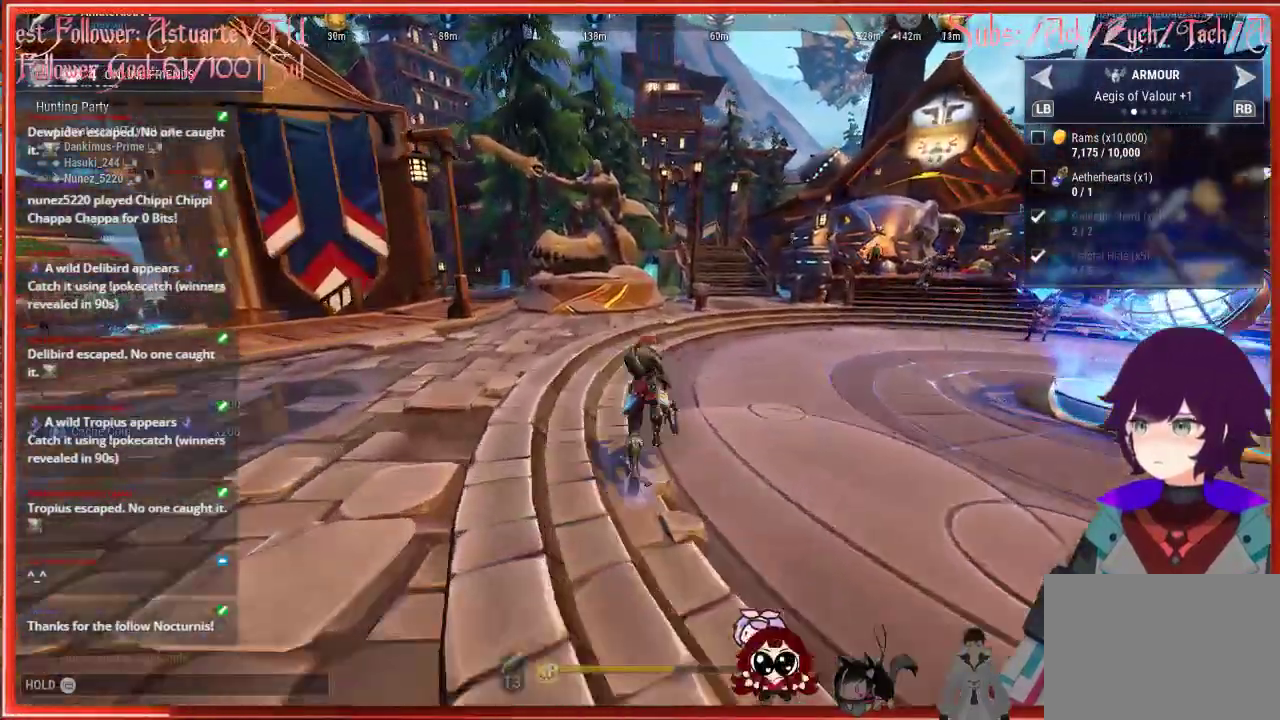
{"buttons": ["R2"], "left_stick": "up", "right_stick": "center", "events": []}
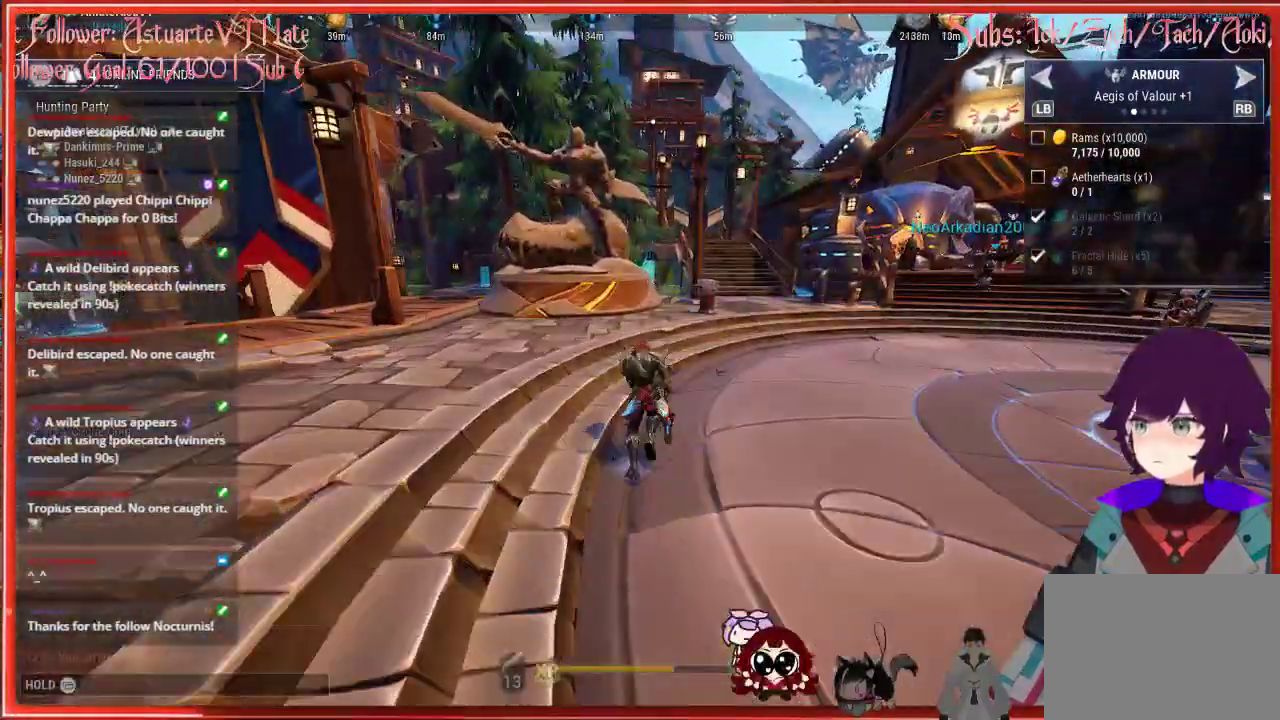
{"buttons": ["R2"], "left_stick": "up", "right_stick": "center", "events": []}
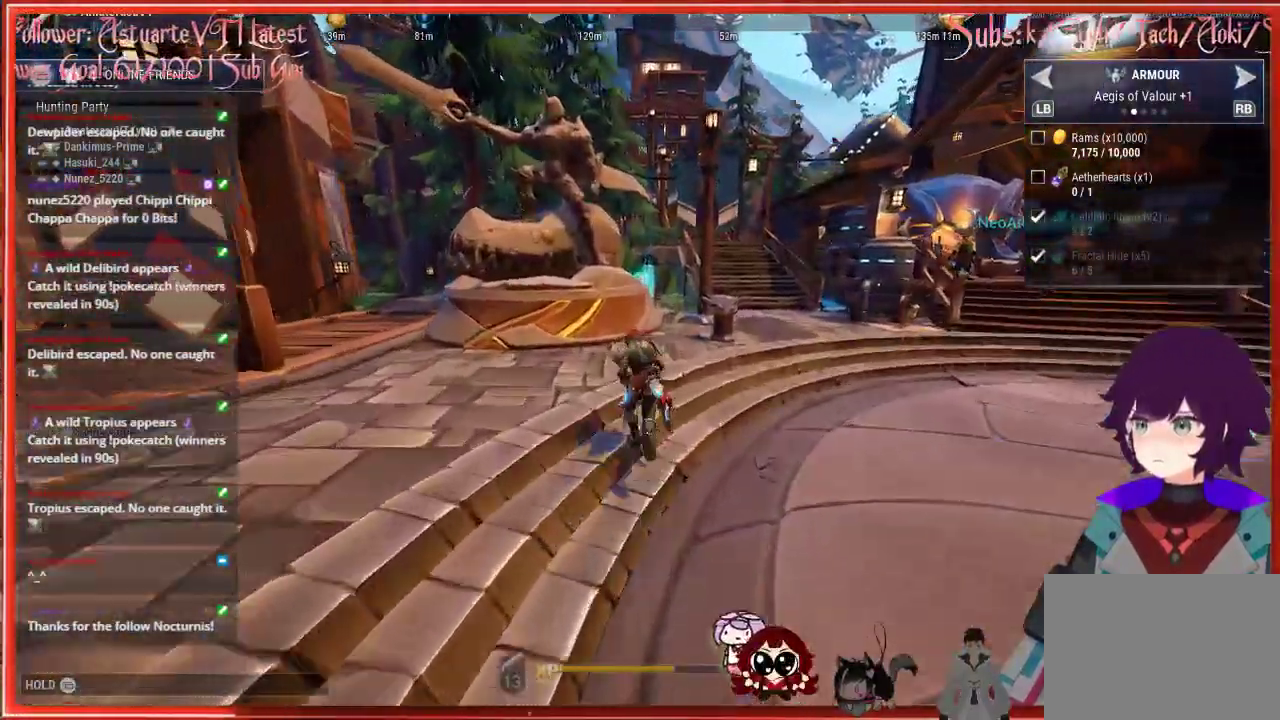
{"buttons": ["R2"], "left_stick": "up", "right_stick": "center", "events": []}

◇ ◇ ◇ ◇ ◇ ◇ ◇

** Aim of the task **
Restate the material above word for word, dropping the pictures.

** Exercise answer **
{"buttons": ["R2"], "left_stick": "up", "right_stick": "center", "events": []}
{"buttons": ["R2"], "left_stick": "up", "right_stick": "center", "events": []}
{"buttons": ["R2"], "left_stick": "up", "right_stick": "center", "events": []}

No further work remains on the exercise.